I have figured out something in recent days: I am terrified of graduating from college. Graduation means no more college discounts, no more faking my way through a carefree student's life, no more classes, no more hanging out with friends in the Student Union or the Coop, no more stealing high speed internet access from the school's network.
It means I have to network, and schmooze, and lie to people on my resume, just to get a job I'll hate. I can't even write a resume without getting nauseous. I hate lying. I'm bad at talking to strangers. If I want graduate school, I'll have to puzzle out a way to pay for it somehow, then I'll have to work full-time while doing coursework that is harder than anything I've done in college. I'll probably wind up in debt up to my ears (which is something that scares me more than graduation).
I'm going to have to become a responsible, miserable adult. I'll come home at the end of the day mired in the knowledge that, despite all my attempts, I am nothing but a cog in some corporate machine. I'm not ambitious and I hate confrontations, so I'll never get above cog level. I'll eventually lose my job to someone who lies better than me on their resume. I'll go searching for another job, and the cycle will repeat itself, because nice guys and girls always finish last. If you don't fight your way up to the top, you lose as the bottom is cut out from under you because it's more cost-efficient to have one person doing the jobs of ten people sloppily than to have ten people doing their jobs well.
I'm a few months away from graduation, and I don't know what I want to do with my life. Research? Not without a doctorate. Teaching? Maybe high school science in the Baltimore City Public School System, which goes through teachers like popcorn and has some of the worst pay rates and highest student-teacher violence rates in the country.
There are so many things I'm interested in, and they're all out of my reach. I'm too poor and my grades, while high, aren't good enough for med school. I don't want to move. I like the Baltimore area. If I was willing to move to Arizona, I could go to school to become a naturopathic physician. I'm not, and I can't afford it anyway.
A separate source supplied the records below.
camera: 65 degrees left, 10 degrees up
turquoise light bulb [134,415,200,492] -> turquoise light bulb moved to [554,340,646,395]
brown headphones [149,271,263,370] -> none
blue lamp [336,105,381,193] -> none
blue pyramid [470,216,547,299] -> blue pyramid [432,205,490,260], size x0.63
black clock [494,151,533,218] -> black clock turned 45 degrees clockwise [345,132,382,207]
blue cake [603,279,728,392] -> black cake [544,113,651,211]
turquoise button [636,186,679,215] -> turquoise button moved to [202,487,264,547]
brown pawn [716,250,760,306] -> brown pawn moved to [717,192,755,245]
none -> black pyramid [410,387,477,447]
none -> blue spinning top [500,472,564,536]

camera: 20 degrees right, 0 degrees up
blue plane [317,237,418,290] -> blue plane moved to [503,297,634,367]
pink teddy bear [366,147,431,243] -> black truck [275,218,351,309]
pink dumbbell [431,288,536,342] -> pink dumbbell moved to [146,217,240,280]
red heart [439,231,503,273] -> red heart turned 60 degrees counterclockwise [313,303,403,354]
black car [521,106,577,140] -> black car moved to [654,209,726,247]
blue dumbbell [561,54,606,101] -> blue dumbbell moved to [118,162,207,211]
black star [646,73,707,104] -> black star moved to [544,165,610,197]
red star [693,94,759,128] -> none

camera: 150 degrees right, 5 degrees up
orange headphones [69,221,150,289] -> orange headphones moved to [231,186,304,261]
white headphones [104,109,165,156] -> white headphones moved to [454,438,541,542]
I want to travel to Japan, see Europe, go on a road trip--all things that need to be done before I have a job that requires my ass to be in a seat for eight hours a day, five days a week, 52 weeks a year. They're not going to happen. You either do these things in college, or you do them after you retire. You're too poor to do them in college, and too old to enjoy them after you retire.
I spend my days trying to forget these facts by distracting myself with simple amusements. I usually make it most of the day, and then, when I'm trying to go to sleep, I remember and go to sleep miserable, if I can sleep at all.
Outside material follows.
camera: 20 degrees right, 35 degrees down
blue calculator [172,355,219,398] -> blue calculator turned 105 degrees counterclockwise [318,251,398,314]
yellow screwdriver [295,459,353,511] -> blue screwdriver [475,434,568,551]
Maybe I could become a writer. Yeah, right. English skills, while rare enough in the society of AIMspeak and ebonics, do not a writer make. Tiff can write professionally. I can't. I write simple little things that my friends enjoy. I lack the dedication to write novels. My longest short stories are twenty pages, double-spaced. The short story as a paying art form is mostly dead. It's an amusing hobby, nothing more.
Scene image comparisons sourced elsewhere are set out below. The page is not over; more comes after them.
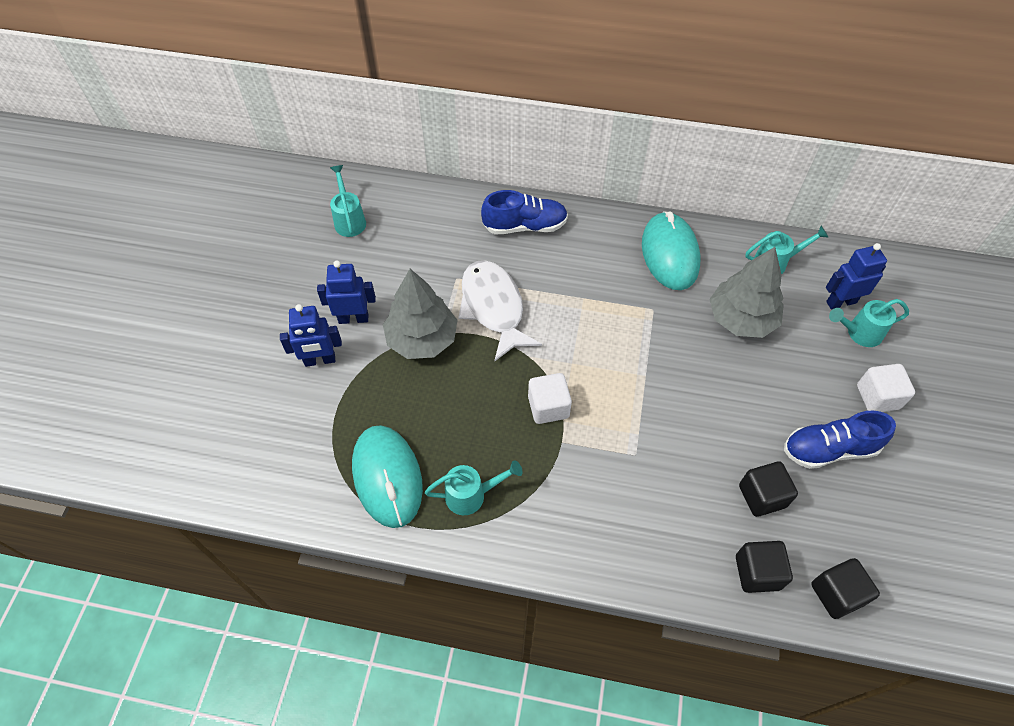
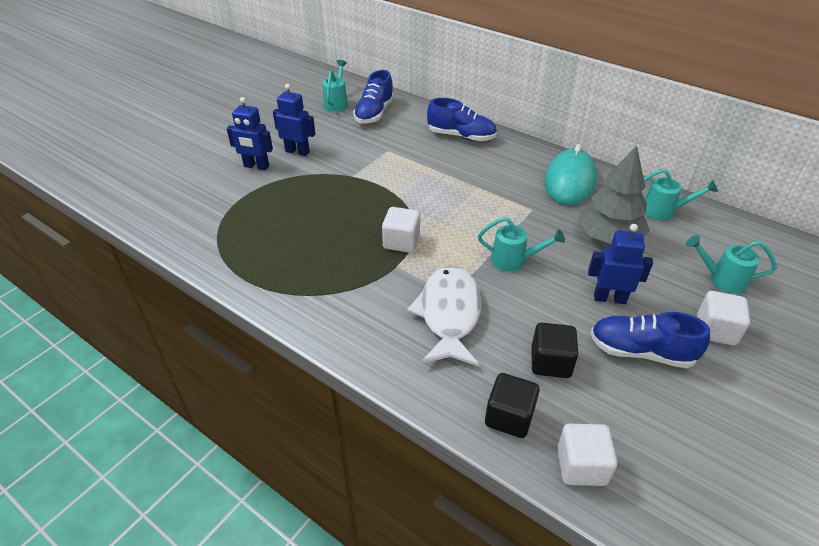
camera: 25 degrees right, 15 degrees down
turquoise mouse [352,425,423,528] -> none
grey tree [383,269,457,359] -> none
turquoise watering can [425,460,523,515] -> turquoise watering can moved to [478,217,565,272]
white fish [458,260,542,361] -> white fish moved to [407,266,481,367]
black cube [811,558,880,619] -> white cube [557,424,617,486]
blue robot [826,243,887,309] -> blue robot moved to [588,224,653,304]
none -> blue shoe [353,70,394,124]

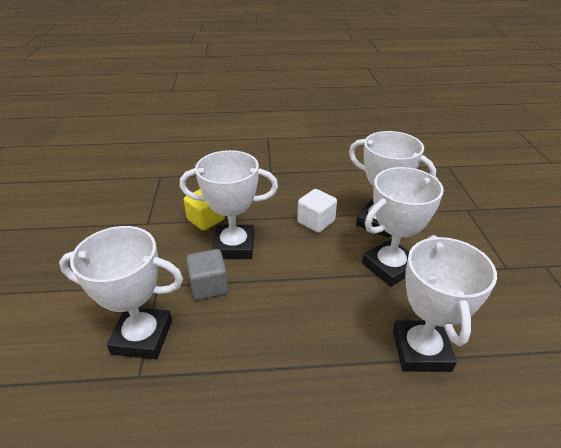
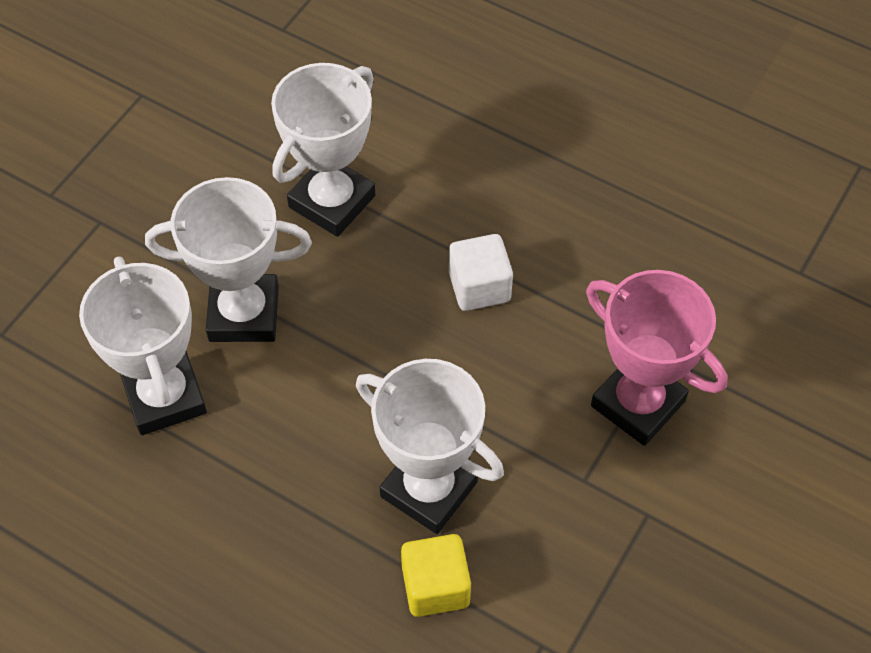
camera: 145 degrees left, 20 degrees up
white trophy [59,226,183,359] -> pink trophy [586,270,727,446]
grey cube [186,249,228,300] -> none
white cube [297,189,337,233] -> white cube moved to [449,234,513,311]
In a few months, I will graduate with a BS in Biology. I don't know what the Hell I'll do with it.
What Do You Do With A BS in Bio?
Date: 2005-01-05 04:14 am (UTC)(no subject)
Date: 2006-01-15 05:33 am (UTC)Don't think of it as lying your way it, but saying things that you will one day do. Yeah, adulthood can be harsh, but at least there are some perks in to it. You'll get your own house (or apartment), you'll get to decorate it however you want, you free to do whatever you want. And the places you want to go to so bad, I'm sure there are some internet ticket places that you can find and save up money for. Never live your life with regrets or doubts, casue if you do, you'll never know what could of happened.